03:39 Imaginez-les avec cette moustache installée dans une salle de conférence.
03:45 (Musique)
03:52 Bonjour.
03:53 (Applaudissements)
03:56 Bonjour à tous.
03:57 Et à toutes.
03:59 Bienvenue dans cette conférence sur l'éducation des femmes.
04:02 Des hommes.
04:03 Des hommes, oui.
04:04 Vous le savez, l'égalité entre les hommes et les femmes est la première grande cause de mon quinquennat.
04:09 Il y a le pouvoir d'achat avant.
04:11 Oui, alors vous le savez, l'égalité entre les hommes et les femmes est la deuxième grande cause de mon quinquennat.
04:17 L'immigration avant.
04:18 Et la croissance.
04:19 Et l'économie.
04:21 Bon, vous le savez, l'égalité entre les hommes et les femmes est dans le top 100 des grandes causes de mon quinquennat.
04:29 Oh, hommes, approchez et venez m'entendre.
04:32 Venez apprendre comment doit se faire l'éducation des femmes.
04:35 Des hommes.
04:37 Ah oui, je confonds, je confonds, ce ne serait pas la première fois.
04:40 Commençons par la masculinité toxique.
04:43 La masculinité toxique, c'est les Arabes.

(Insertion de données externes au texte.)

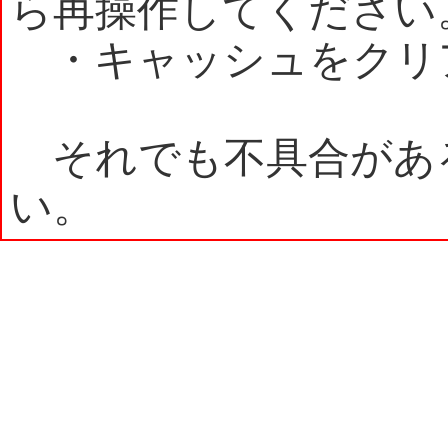
ら再操作してください
・キャッシュをクリ
それでも不具合があ
い。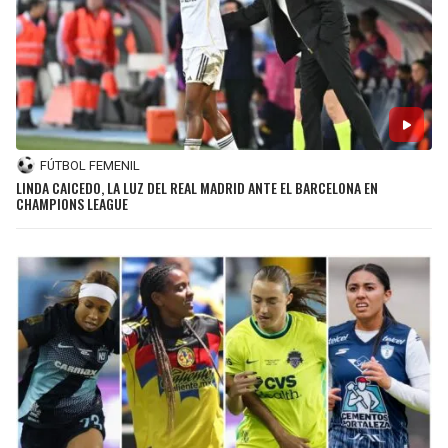
FÚTBOL FEMENIL
LINDA CAICEDO, LA LUZ DEL REAL MADRID ANTE EL BARCELONA EN
CHAMPIONS LEAGUE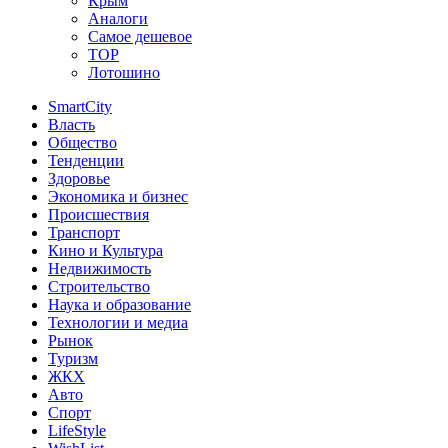
Крым
Аналоги
Самое дешевое
TOP
Лотошино
SmartCity
Власть
Общество
Тенденции
Здоровье
Экономика и бизнес
Происшествия
Транспорт
Кино и Культура
Недвижимость
Строительство
Наука и образование
Технологии и медиа
Рынок
Туризм
ЖКХ
Авто
Спорт
LifeStyle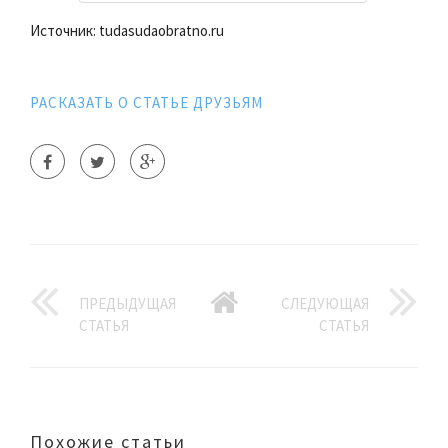
Источник: tudasudaobratno.ru
РАСКАЗАТЬ О СТАТЬЕ ДРУЗЬЯМ
ПРЕДЫДУЩАЯ
СЛЕДУЮЩАЯ
СТАТЬЯ
СТАТЬЯ
Похожие статьи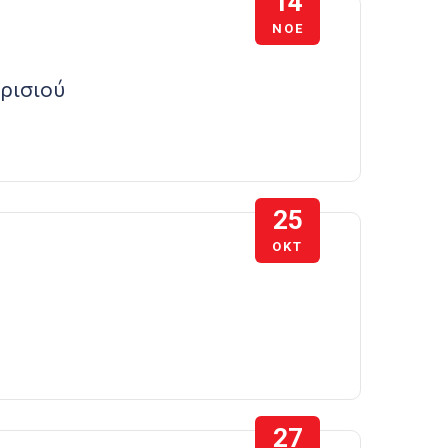
14
ΝΟΈ
αρισιού
25
ΟΚΤ
27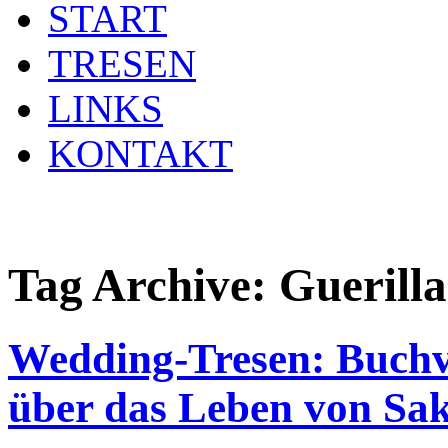
START
TRESEN
LINKS
KONTAKT
Tag Archive:
Guerilla
Wedding-Tresen: Buchvo
über das Leben von Sak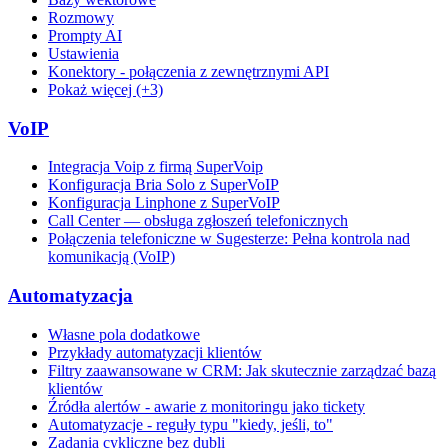
Rozmowy
Prompty AI
Ustawienia
Konektory - połączenia z zewnętrznymi API
Pokaż więcej (+3)
VoIP
Integracja Voip z firmą SuperVoip
Konfiguracja Bria Solo z SuperVoIP
Konfiguracja Linphone z SuperVoIP
Call Center — obsługa zgłoszeń telefonicznych
Połączenia telefoniczne w Sugesterze: Pełna kontrola nad
komunikacją (VoIP)
Automatyzacja
Własne pola dodatkowe
Przykłady automatyzacji klientów
Filtry zaawansowane w CRM: Jak skutecznie zarządzać bazą
klientów
Źródła alertów - awarie z monitoringu jako tickety
Automatyzacje - reguły typu "kiedy, jeśli, to"
Zadania cykliczne bez dubli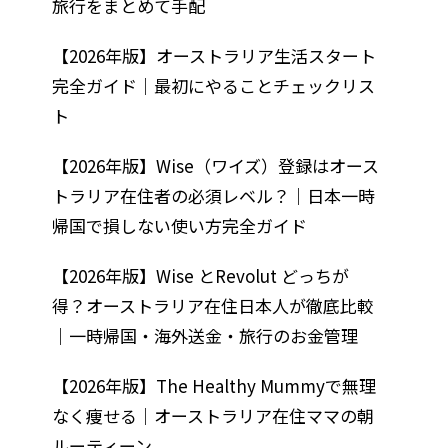
旅行をまとめて手配
【2026年版】オーストラリア生活スタート
完全ガイド｜最初にやることチェックリス
ト
【2026年版】Wise（ワイズ）登録はオース
トラリア在住者の必須レベル？｜日本一時
帰国で損しない使い方完全ガイド
【2026年版】Wise とRevolut どっちが
得？オーストラリア在住日本人が徹底比較
｜一時帰国・海外送金・旅行のお金管理
【2026年版】The Healthy Mummyで無理
なく痩せる｜オーストラリア在住ママの朝
ルーティーン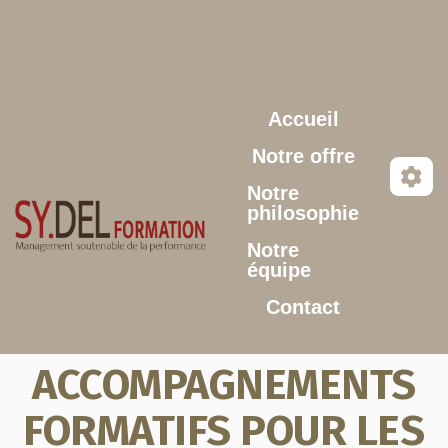
Aller au contenu principal
Accueil
Notre offre
Notre
philosophie
Notre
équipe
Contact
ACCOMPAGNEMENTS
FORMATIFS POUR LES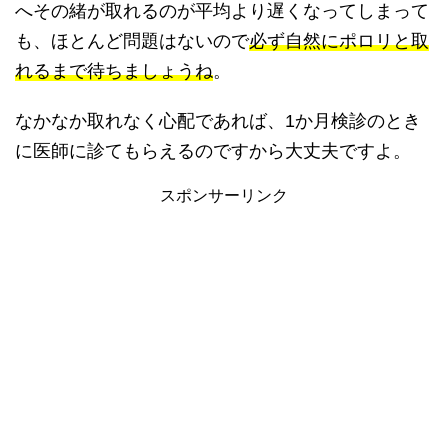
へその緒が取れるのが平均より遅くなってしまって
も、ほとんど問題はないので
必ず自然にポロリと取
れるまで待ちましょうね
。
なかなか取れなく心配であれば、1か月検診のとき
に医師に診てもらえるのですから大丈夫ですよ。
スポンサーリンク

04:46 Non, alors Gérald, non, non, non.
04:48 Des fois, oui, mais non.
04:49 Non, non, la masculinité toxique, c'est tout simplement.
04:53 En fait, alors la masculinité, si vous voulez, la masculinité toxique.
04:58 Qu'est-ce qu'il y a ? C'est une stade de France.
05:00 Ça recommence, putain.
05:01 Arrêtez, arrêtez.
05:03 Non, non.
05:04 Non, arrêtez.
05:05 Non, non, non, non.
05:06 Qu'est-ce que c'est ? C'est qui, elle ?
05:09 Non, en fait, c'est juste moi.
05:11 D'accord, mais vous êtes qui exactement ?
05:17 Je suis Captaine Égalité, la grande défenseuse de l'égalité.
05:21 La masculinité toxique, c'est par exemple quand un homme descend une corona cul sec pour faire le bonhomme.
05:28 Voilà, c'est exactement ça, c'est ce que je voulais dire, mais en mieux, évidemment.
05:31 Merci, madame.
05:32 Captaine Égalité, bordel.
05:33 Oui, madame Captaine Égalité.
05:35 Nous devons tendre vers l'égalité homme-femme, et pour cela, nous mettons tout en œuvre.
05:40 Ah là là, encore elle, qu'est-ce qu'il y a ?
05:43 Vous allez mettre quoi en œuvre exactement ? Un numéro vert ?
05:47 Euh…
05:48 Ben oui, c'est ce qu'on avait prévu en fait.
05:50 Mais un numéro simple à deux chiffres, comme ça, même les femmes peuvent le retenir.
05:55 Arrêtez !
06:00 Vous êtes sérieux ?
06:01 Oui, et on va faire des tout petits tracts, comme ça les femmes pourront mettre les tracts dans leurs tout petits sacs à main.
06:06 Non, mais sérieusement, là, il faut arrêter avec vos gadgets, parce qu'on n'est pas des moums.
06:12 En fait, il faut tout casser.
06:13 Le logiciel, il est planté, il faut une révolution complète.
06:16 Et puis tiens, je ne sais pas moi, commencez par vous déconstruire vous-même.
06:20 Remettez-vous en cause.
06:21 Monsieur Macron, il y a combien de femmes dans votre cabinet ?
06:25 Monsieur Attal, symboliquement, commencez par la rentrée en relouquant les filles.
06:30 Vous n'êtes pas Christina Cordula ?
06:32 Monsieur Darmanin ?
06:34 Bon, ben là, il y a trop de choses.
06:36 Alors, je me lève et je me casse.
06:39 Je me casse.
06:40 Non, je suis debout et je me casse.
06:42 Qu'est-ce que c'est compliqué, ces gonzesses !
06:48 On va se barrer une petite corona.
06:51 Allez, on va se la !
06:53 Merci, Juliette Arnault et ses compères.